WORK INSTRUCTIONS: When you reach the line containing "RODO) — prawo do żądania" in the entries below, start writing out each line exactly, and stop after the line containing "oraz prawo do przesłania tych danych innemu".

SOURCE DATA section start

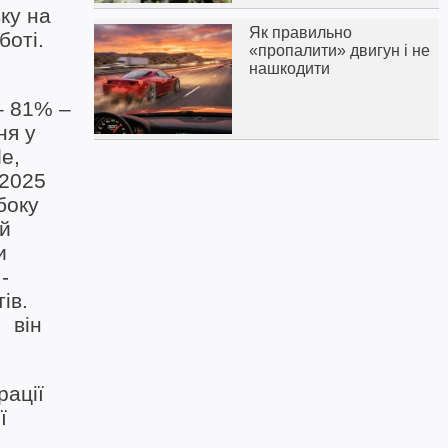
ку на
Як правильно
боті.
«пропалити» двигун і не
нашкодити
– 81% –
ня у
e,
 2025
боку
ий
и
-
ів.
, він
рації
ї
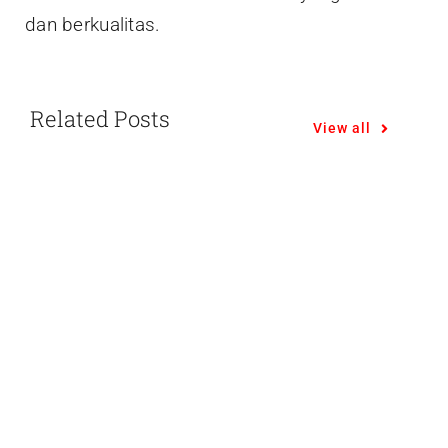
dan berkualitas.
Related Posts
View all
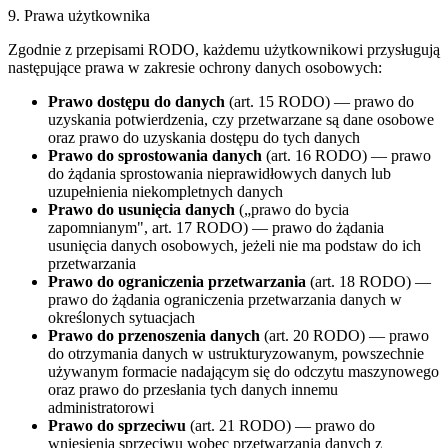
9. Prawa użytkownika
Zgodnie z przepisami RODO, każdemu użytkownikowi przysługują
następujące prawa w zakresie ochrony danych osobowych:
Prawo dostępu do danych
(art. 15 RODO) — prawo do
uzyskania potwierdzenia, czy przetwarzane są dane osobowe
oraz prawo do uzyskania dostępu do tych danych
Prawo do sprostowania danych
(art. 16 RODO) — prawo
do żądania sprostowania nieprawidłowych danych lub
uzupełnienia niekompletnych danych
Prawo do usunięcia danych
(„prawo do bycia
zapomnianym", art. 17 RODO) — prawo do żądania
usunięcia danych osobowych, jeżeli nie ma podstaw do ich
przetwarzania
Prawo do ograniczenia przetwarzania
(art. 18 RODO) —
prawo do żądania ograniczenia przetwarzania danych w
określonych sytuacjach
Prawo do przenoszenia danych
(art. 20 RODO) — prawo
do otrzymania danych w ustrukturyzowanym, powszechnie
używanym formacie nadającym się do odczytu maszynowego
oraz prawo do przesłania tych danych innemu
administratorowi
Prawo do sprzeciwu
(art. 21 RODO) — prawo do
wniesienia sprzeciwu wobec przetwarzania danych z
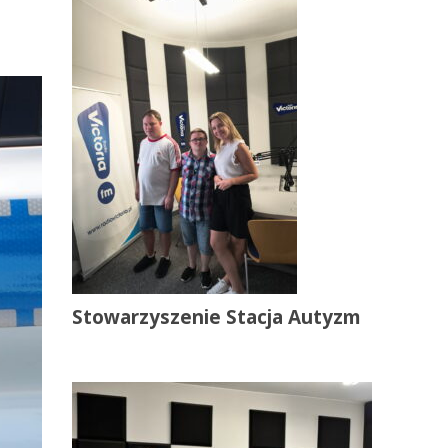
Stowarzyszenie Stacja Autyzm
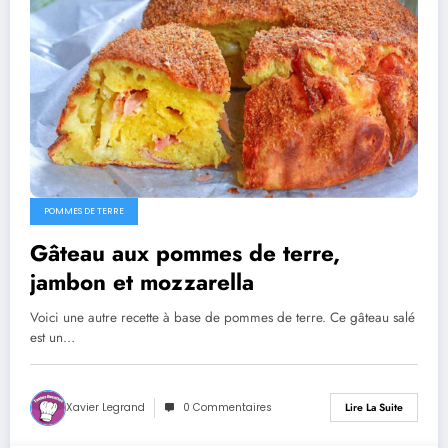
POMMES DE TERRE
Gâteau aux pommes de terre,
jambon et mozzarella
Voici une autre recette à base de pommes de terre. Ce gâteau salé
est un…
Xavier Legrand
0 Commentaires
Lire La Suite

SOURCE DATA section end

ANSWER:
zapomnianym", art. 17 RODO) — prawo do żądania
usunięcia danych osobowych, jeżeli nie ma podstaw do ich
przetwarzania
Prawo do ograniczenia przetwarzania
(art. 18 RODO) —
prawo do żądania ograniczenia przetwarzania danych w
określonych sytuacjach
Prawo do przenoszenia danych
(art. 20 RODO) — prawo
do otrzymania danych w ustrukturyzowanym, powszechnie
używanym formacie nadającym się do odczytu maszynowego
oraz prawo do przesłania tych danych innemu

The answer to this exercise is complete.